Startup legal documents

What this page covers
Startup legal documents
Startup legal documents organize the company’s key records, from formation papers and founder agreements to contracts, board approvals, and financing documents.
This page covers the document side of startup formation, founder equity, cap table setup, vesting, SAFE notes, and early financing preparation for a US startup.
In brief
- Start with the core records that show how the company was formed and how founder ownership was set up from the beginning.
- Keep equity, vesting, and cap table documents clear and consistent so ownership and decision-making can be understood later.
- Formation papers, contracts, financing records, financial statements, and internal communications may all matter when questions arise.
What to do
A practical review of startup legal documents usually starts with the records that define the company itself.
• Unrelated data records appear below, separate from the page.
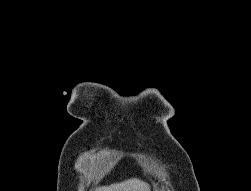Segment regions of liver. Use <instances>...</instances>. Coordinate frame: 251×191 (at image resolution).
<instances>
[{"mask_svg": "<svg viewBox=\"0 0 251 191\" xmlns=\"http://www.w3.org/2000/svg\"><path fill=\"white\" fill-rule=\"evenodd\" d=\"M96 191H150V185L138 177H131L126 181H120V183L97 187Z\"/></svg>", "mask_w": 251, "mask_h": 191, "instance_id": "obj_1", "label": "liver"}]
</instances>
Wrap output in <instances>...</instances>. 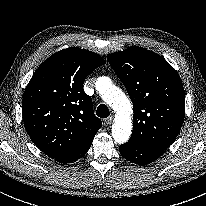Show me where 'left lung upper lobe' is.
Listing matches in <instances>:
<instances>
[{
  "label": "left lung upper lobe",
  "instance_id": "left-lung-upper-lobe-1",
  "mask_svg": "<svg viewBox=\"0 0 206 206\" xmlns=\"http://www.w3.org/2000/svg\"><path fill=\"white\" fill-rule=\"evenodd\" d=\"M107 59L132 100L130 141L166 150L178 136L185 115V93L176 70L160 55L133 46Z\"/></svg>",
  "mask_w": 206,
  "mask_h": 206
}]
</instances>
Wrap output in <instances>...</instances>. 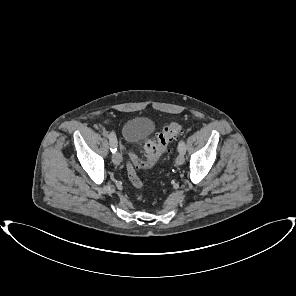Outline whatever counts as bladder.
<instances>
[{"label":"bladder","instance_id":"31cf9c89","mask_svg":"<svg viewBox=\"0 0 296 296\" xmlns=\"http://www.w3.org/2000/svg\"><path fill=\"white\" fill-rule=\"evenodd\" d=\"M154 130L153 122L143 116L128 119L122 127V136L129 144L137 143L147 138Z\"/></svg>","mask_w":296,"mask_h":296}]
</instances>
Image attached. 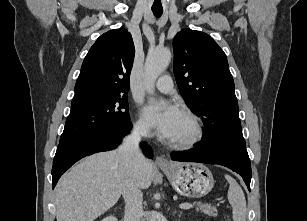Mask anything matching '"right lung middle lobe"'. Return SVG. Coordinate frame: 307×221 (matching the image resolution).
Listing matches in <instances>:
<instances>
[{"label": "right lung middle lobe", "instance_id": "1", "mask_svg": "<svg viewBox=\"0 0 307 221\" xmlns=\"http://www.w3.org/2000/svg\"><path fill=\"white\" fill-rule=\"evenodd\" d=\"M127 94H115L71 103L60 142L130 121Z\"/></svg>", "mask_w": 307, "mask_h": 221}]
</instances>
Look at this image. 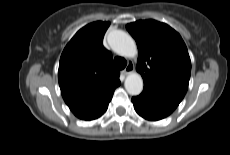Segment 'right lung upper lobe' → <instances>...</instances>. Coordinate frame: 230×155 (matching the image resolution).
<instances>
[{"label": "right lung upper lobe", "mask_w": 230, "mask_h": 155, "mask_svg": "<svg viewBox=\"0 0 230 155\" xmlns=\"http://www.w3.org/2000/svg\"><path fill=\"white\" fill-rule=\"evenodd\" d=\"M109 22L97 21L80 29L60 58L58 80L70 110L80 119L91 118L108 107L120 85L111 52L102 44Z\"/></svg>", "instance_id": "cb5924a9"}]
</instances>
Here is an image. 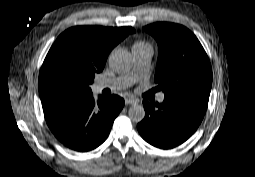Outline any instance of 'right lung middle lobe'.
<instances>
[{
	"instance_id": "1",
	"label": "right lung middle lobe",
	"mask_w": 255,
	"mask_h": 177,
	"mask_svg": "<svg viewBox=\"0 0 255 177\" xmlns=\"http://www.w3.org/2000/svg\"><path fill=\"white\" fill-rule=\"evenodd\" d=\"M103 68L66 45L52 47L39 74L40 98L43 100L91 91L89 85L93 83L95 73Z\"/></svg>"
}]
</instances>
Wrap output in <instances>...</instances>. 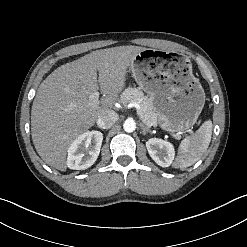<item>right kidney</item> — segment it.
<instances>
[{"label":"right kidney","instance_id":"right-kidney-1","mask_svg":"<svg viewBox=\"0 0 247 247\" xmlns=\"http://www.w3.org/2000/svg\"><path fill=\"white\" fill-rule=\"evenodd\" d=\"M102 140L103 134L99 131L79 135L68 148L67 166L75 170L91 167L99 156Z\"/></svg>","mask_w":247,"mask_h":247}]
</instances>
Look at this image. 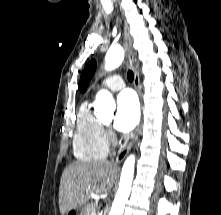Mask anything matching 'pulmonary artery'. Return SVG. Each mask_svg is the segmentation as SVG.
Returning <instances> with one entry per match:
<instances>
[{
	"label": "pulmonary artery",
	"mask_w": 221,
	"mask_h": 215,
	"mask_svg": "<svg viewBox=\"0 0 221 215\" xmlns=\"http://www.w3.org/2000/svg\"><path fill=\"white\" fill-rule=\"evenodd\" d=\"M102 86L111 91H118L125 87L123 78L120 75H112L102 82Z\"/></svg>",
	"instance_id": "obj_1"
}]
</instances>
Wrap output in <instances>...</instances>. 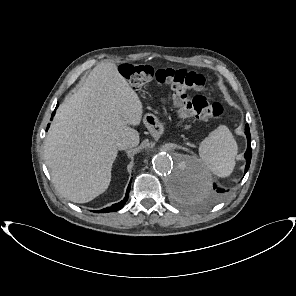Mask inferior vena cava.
<instances>
[{
  "mask_svg": "<svg viewBox=\"0 0 296 296\" xmlns=\"http://www.w3.org/2000/svg\"><path fill=\"white\" fill-rule=\"evenodd\" d=\"M116 146H117V148H118L119 150H125V149H127V148H129V147H133L134 144H133V142H132L130 139H128V138H123V139H121V140H119V141L117 142Z\"/></svg>",
  "mask_w": 296,
  "mask_h": 296,
  "instance_id": "1",
  "label": "inferior vena cava"
}]
</instances>
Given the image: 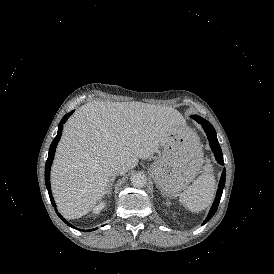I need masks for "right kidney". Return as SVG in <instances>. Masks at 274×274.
Returning a JSON list of instances; mask_svg holds the SVG:
<instances>
[{
	"label": "right kidney",
	"instance_id": "1",
	"mask_svg": "<svg viewBox=\"0 0 274 274\" xmlns=\"http://www.w3.org/2000/svg\"><path fill=\"white\" fill-rule=\"evenodd\" d=\"M106 207V202L105 201H100L98 205L93 207V213L94 214H99L101 210H103Z\"/></svg>",
	"mask_w": 274,
	"mask_h": 274
}]
</instances>
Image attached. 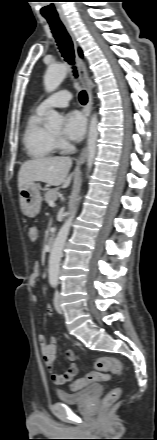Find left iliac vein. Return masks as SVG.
<instances>
[{
	"label": "left iliac vein",
	"mask_w": 157,
	"mask_h": 440,
	"mask_svg": "<svg viewBox=\"0 0 157 440\" xmlns=\"http://www.w3.org/2000/svg\"><path fill=\"white\" fill-rule=\"evenodd\" d=\"M54 306L58 313H63V308L61 306V294L59 291H56L55 297H54Z\"/></svg>",
	"instance_id": "obj_1"
}]
</instances>
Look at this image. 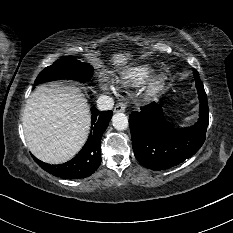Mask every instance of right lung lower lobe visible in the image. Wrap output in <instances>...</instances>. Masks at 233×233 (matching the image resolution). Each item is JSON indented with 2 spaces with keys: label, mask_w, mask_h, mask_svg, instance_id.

That includes formation documents, governing corporate records, and related materials showing how the business was organized and how its legal structure was established.
Founder ownership documents are often a central part of the file. These records may include founder agreements, equity issuances, vesting terms, and the initial cap table, especially when the goal is to make the ownership structure clear for future review.
Early financing preparation also depends on organized records. SAFE notes, equity documents, contracts, financial statements, and other company materials can become important when the startup is preparing for diligence, fundraising, or questions about earlier decisions.
What to keep in mind
Not every startup document matters in the same way at every stage. A common issue is identifying which formation, ownership, and cap table records are essential now and which documents become important later as the company grows.
The right document set depends on the company’s actual facts, including how founder equity was structured, whether vesting applies, and what records exist to support the company’s history, approvals, and decision-making.
Document gaps often become more visible during fundraising, diligence, disputes, or internal review. In those situations, corporate records, contracts, financial statements, emails, and related materials may all be relevant to questions about ownership, authority, or control.